III- Les constantes :
Le comique expressif

Nabyl Lahlou est connu pour être un réalisateur qui prône le rire et la moquerie comme moyens d'expression. L'origine se trouve bien sur dans son double habité par l'art de la scène. La comédie, comme art bien sur, chez lui est un choix dans l'écriture et dans l'interprétation. Les années d'exil est un film truffé de scènes à fortes doses de rire. Elles s'échelonnent le long film, collant par essence à la nature du personnage du commissaire. Que cela soit provoqué par lui ou par ses relations et altercations avec les autres et surtout avec son subalterne d'accompagnateur, lui même conçu sur la mode du souffre-douleur susceptible de faire rire à chaque acte.
L'omniprésence de l'acteur central
Se fondant sur ce qui précède, le réalisateur est acteur dominant, il s'accapare la majeure partie du film. Il est le seul à le faire au sein du cinéma marocain. Mais cette présence se sent comme obligatoire puisque le script l'exige et destiné à la faire valoir. Le résultat est l'existence d'une forte gestuelle, mimique et verbes propre à N. Lahlou.
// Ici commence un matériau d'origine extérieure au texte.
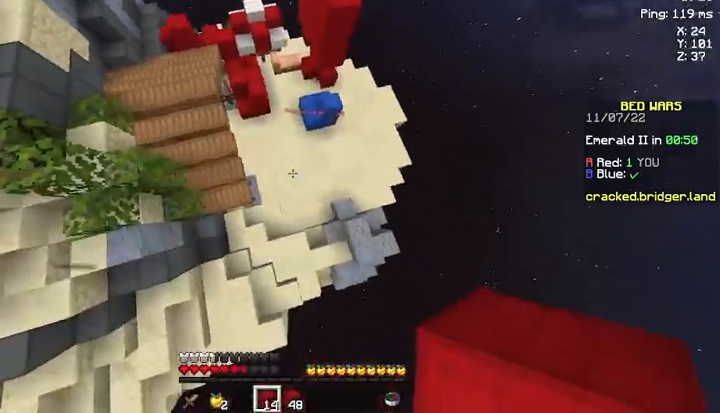
{"keys": ["space"], "mouse": [], "events": []}
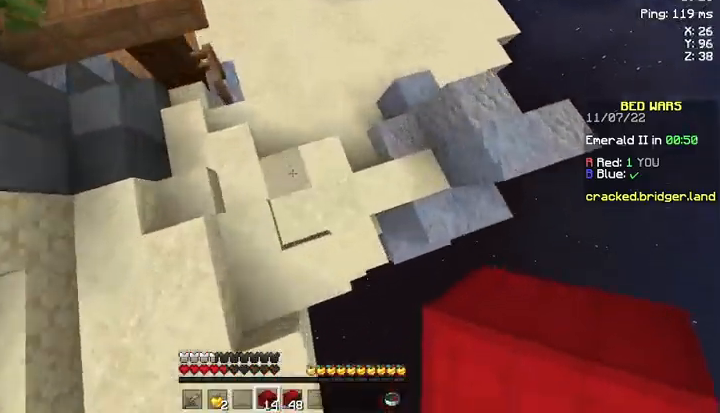
{"keys": ["s", "space"], "mouse": [], "events": [[133, "s", "down"]]}
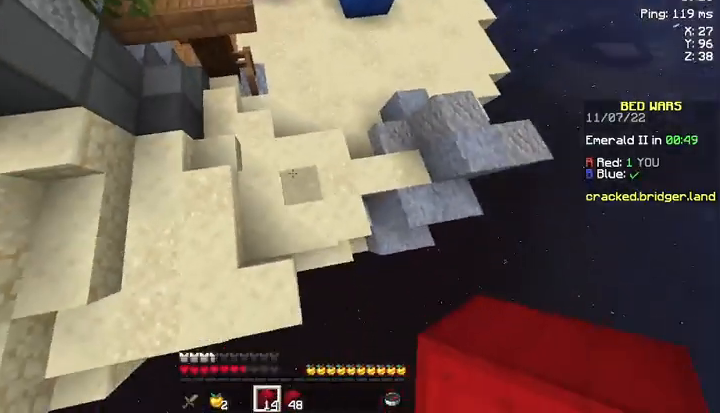
{"keys": ["s", "space"], "mouse": ["right"], "events": [[300, "mouse_right", "down"], [400, "mouse_right", "up"], [433, "mouse_right", "down"]]}
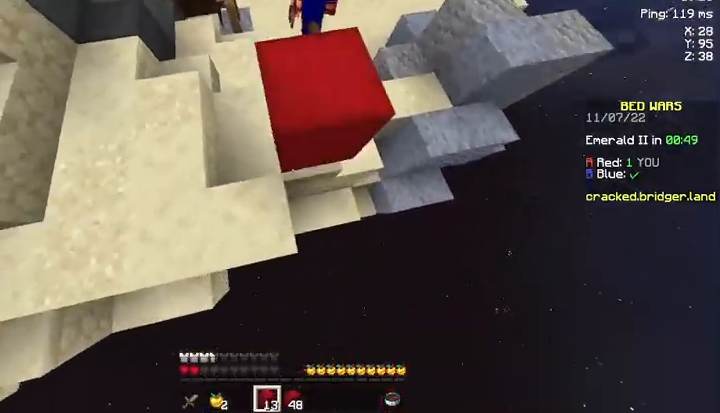
{"keys": [], "mouse": [], "events": [[33, "mouse_right", "up"], [133, "mouse_right", "down"], [133, "s", "up"], [167, "mouse_right", "up"], [233, "mouse_right", "down"], [267, "mouse_right", "up"], [333, "space", "up"]]}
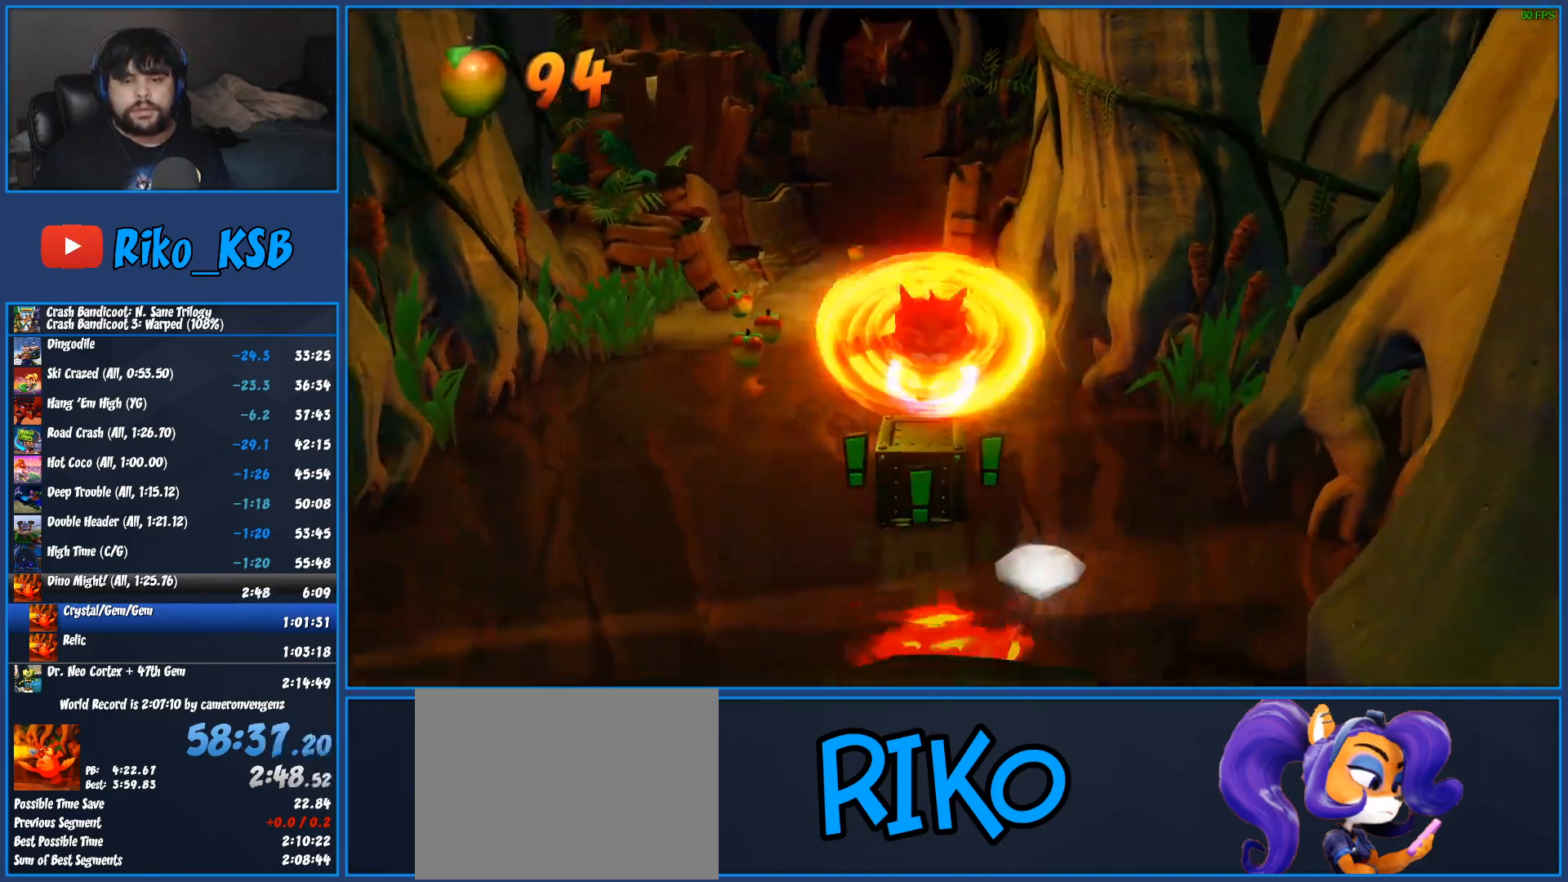
Gameplay with a controller (PlayStation layout); each line is a JSON object with the inputs held at the frame after it. "button_events" lists button changes between this image and that frame as [ms after this image, input, new state], when the widget could be followed in between (sticks are given only as held states). Not read: R3 right_stick.
{"buttons": ["SQUARE"], "left_stick": "down", "button_events": [[200, "R1", "down"], [383, "R1", "up"], [500, "SQUARE", "down"]]}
On y sent une fois encore l'influence de son double théâtral. L'homme du théâtre, de la scène, se superpose à l'acteur devant la caméra. Le rôle joué en devient un alliage assez riche et typique. Le rire et les boutades et coups de raillerie et les situations burlesques n'en deviennent que plus piquantes et provoquent l'hilarité collective. Toute autre personne n'en serait pas capable. Il est le seul à les inventer. Exemple : quand il demande au bain, presque nu, à son compagnon d'"infortune" de lui sucer le bobo du derrière ! Cet exemple et bien d'autres illustrent bien ce comique singulier.
Le verbe qui dénonce
De l'ensemble ressort bien sur l'objectif de dénoncer, accuser, exprimer. Le réalisateur faisant par le présent film, être au diapason de l'actualité et parler d'un malaise général. Celui senti contre l'autorité sclérosée, l'indifférence et le laisser aller que vit le pays. Un acte et une prise de position comme il en a l'habitude depuis deux décennies. Son film est un ajout qui fait creuser un peu plus l'intérêt pour le collectif et fructifier la conscience générale pour le changement, l'urgence d'humaniser et les actes et les missions. Rien qu'un bled perdu et un commis de l'état élevé dans la pratique de domination sans scrupules, pour le faire savoir. Tel que le montre Les années d'exil.

Conclusion
Ce long-métrage vient après une absence assez longue. Mais il est intéressant de constater que le réalisateur est resté fidèle à ses engagements de départ, lui qui fait du cinéma depuis maintenant presque trente ans, presque une grande partie de l'age de notre cinéma. Ça mériterait étude car Nabyl Lahlou avait donné (avec les quelques pionniers du départ) le cachet intellectualiste au cinéma marocain selon les dires des critiques de l'époque, tant français au marocains.